--- Source data ---

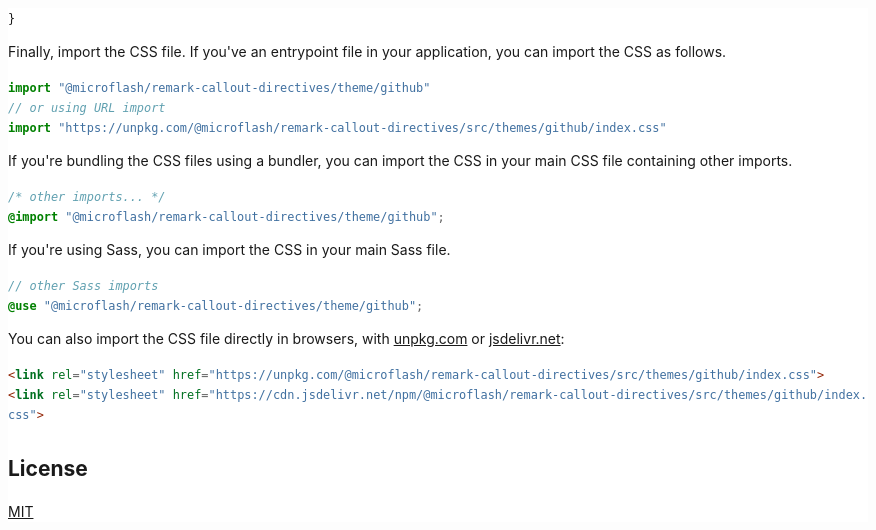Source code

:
 ```js
}
```

Finally, import the CSS file. If you've an entrypoint file in your application, you can import the CSS as follows.

```js
import "@microflash/remark-callout-directives/theme/github"
// or using URL import
import "https://unpkg.com/@microflash/remark-callout-directives/src/themes/github/index.css"
```

If you're bundling the CSS files using a bundler, you can import the CSS in your main CSS file containing other imports.

```css
/* other imports... */
@import "@microflash/remark-callout-directives/theme/github";
```

If you're using Sass, you can import the CSS in your main Sass file.

```scss
// other Sass imports
@use "@microflash/remark-callout-directives/theme/github";
```

You can also import the CSS file directly in browsers, with [unpkg.com](https://unpkg.com) or [jsdelivr.net](https://jsdelivr.net):

```html
<link rel="stylesheet" href="https://unpkg.com/@microflash/remark-callout-directives/src/themes/github/index.css">
<link rel="stylesheet" href="https://cdn.jsdelivr.net/npm/@microflash/remark-callout-directives/src/themes/github/index.css">
```

## License

[MIT](./LICENSE.md)
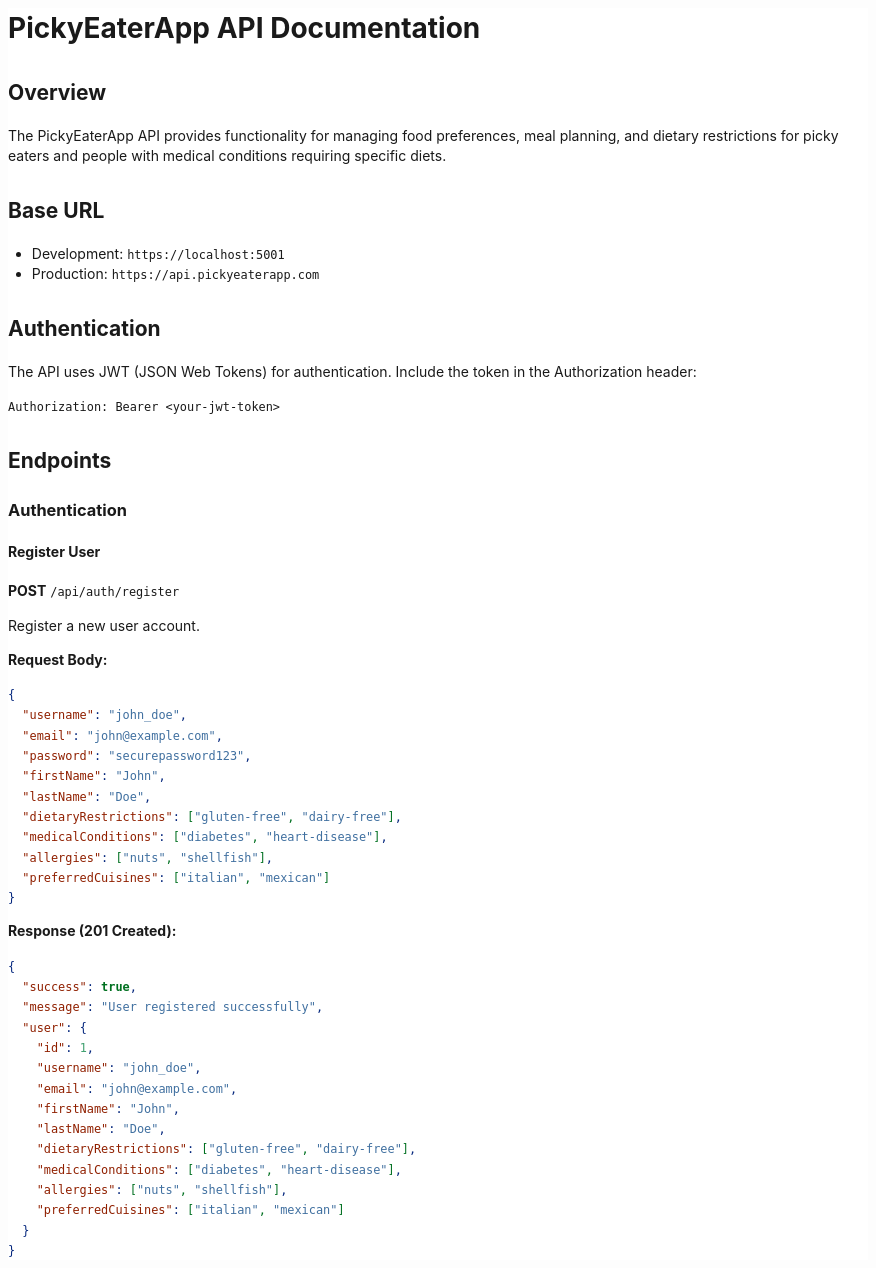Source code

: # PickyEaterApp API Documentation

## Overview
The PickyEaterApp API provides functionality for managing food preferences, meal planning, and dietary restrictions for picky eaters and people with medical conditions requiring specific diets.

## Base URL
- Development: `https://localhost:5001`
- Production: `https://api.pickyeaterapp.com`

## Authentication
The API uses JWT (JSON Web Tokens) for authentication. Include the token in the Authorization header:
```
Authorization: Bearer <your-jwt-token>
```

## Endpoints

### Authentication

#### Register User
**POST** `/api/auth/register`

Register a new user account.

**Request Body:**
```json
{
  "username": "john_doe",
  "email": "john@example.com",
  "password": "securepassword123",
  "firstName": "John",
  "lastName": "Doe",
  "dietaryRestrictions": ["gluten-free", "dairy-free"],
  "medicalConditions": ["diabetes", "heart-disease"],
  "allergies": ["nuts", "shellfish"],
  "preferredCuisines": ["italian", "mexican"]
}
```

**Response (201 Created):**
```json
{
  "success": true,
  "message": "User registered successfully",
  "user": {
    "id": 1,
    "username": "john_doe",
    "email": "john@example.com",
    "firstName": "John",
    "lastName": "Doe",
    "dietaryRestrictions": ["gluten-free", "dairy-free"],
    "medicalConditions": ["diabetes", "heart-disease"],
    "allergies": ["nuts", "shellfish"],
    "preferredCuisines": ["italian", "mexican"]
  }
}
```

---

Exercise prompt: What is needed is an exact copy of the entries above, with no images in it.

Output below:
Source code

:
 ```js
}
```

Finally, import the CSS file. If you've an entrypoint file in your application, you can import the CSS as follows.

```js
import "@microflash/remark-callout-directives/theme/github"
// or using URL import
import "https://unpkg.com/@microflash/remark-callout-directives/src/themes/github/index.css"
```

If you're bundling the CSS files using a bundler, you can import the CSS in your main CSS file containing other imports.

```css
/* other imports... */
@import "@microflash/remark-callout-directives/theme/github";
```

If you're using Sass, you can import the CSS in your main Sass file.

```scss
// other Sass imports
@use "@microflash/remark-callout-directives/theme/github";
```

You can also import the CSS file directly in browsers, with [unpkg.com](https://unpkg.com) or [jsdelivr.net](https://jsdelivr.net):

```html
<link rel="stylesheet" href="https://unpkg.com/@microflash/remark-callout-directives/src/themes/github/index.css">
<link rel="stylesheet" href="https://cdn.jsdelivr.net/npm/@microflash/remark-callout-directives/src/themes/github/index.css">
```

## License

[MIT](./LICENSE.md)
Source code

: # PickyEaterApp API Documentation

## Overview
The PickyEaterApp API provides functionality for managing food preferences, meal planning, and dietary restrictions for picky eaters and people with medical conditions requiring specific diets.

## Base URL
- Development: `https://localhost:5001`
- Production: `https://api.pickyeaterapp.com`

## Authentication
The API uses JWT (JSON Web Tokens) for authentication. Include the token in the Authorization header:
```
Authorization: Bearer <your-jwt-token>
```

## Endpoints

### Authentication

#### Register User
**POST** `/api/auth/register`

Register a new user account.

**Request Body:**
```json
{
  "username": "john_doe",
  "email": "john@example.com",
  "password": "securepassword123",
  "firstName": "John",
  "lastName": "Doe",
  "dietaryRestrictions": ["gluten-free", "dairy-free"],
  "medicalConditions": ["diabetes", "heart-disease"],
  "allergies": ["nuts", "shellfish"],
  "preferredCuisines": ["italian", "mexican"]
}
```

**Response (201 Created):**
```json
{
  "success": true,
  "message": "User registered successfully",
  "user": {
    "id": 1,
    "username": "john_doe",
    "email": "john@example.com",
    "firstName": "John",
    "lastName": "Doe",
    "dietaryRestrictions": ["gluten-free", "dairy-free"],
    "medicalConditions": ["diabetes", "heart-disease"],
    "allergies": ["nuts", "shellfish"],
    "preferredCuisines": ["italian", "mexican"]
  }
}
```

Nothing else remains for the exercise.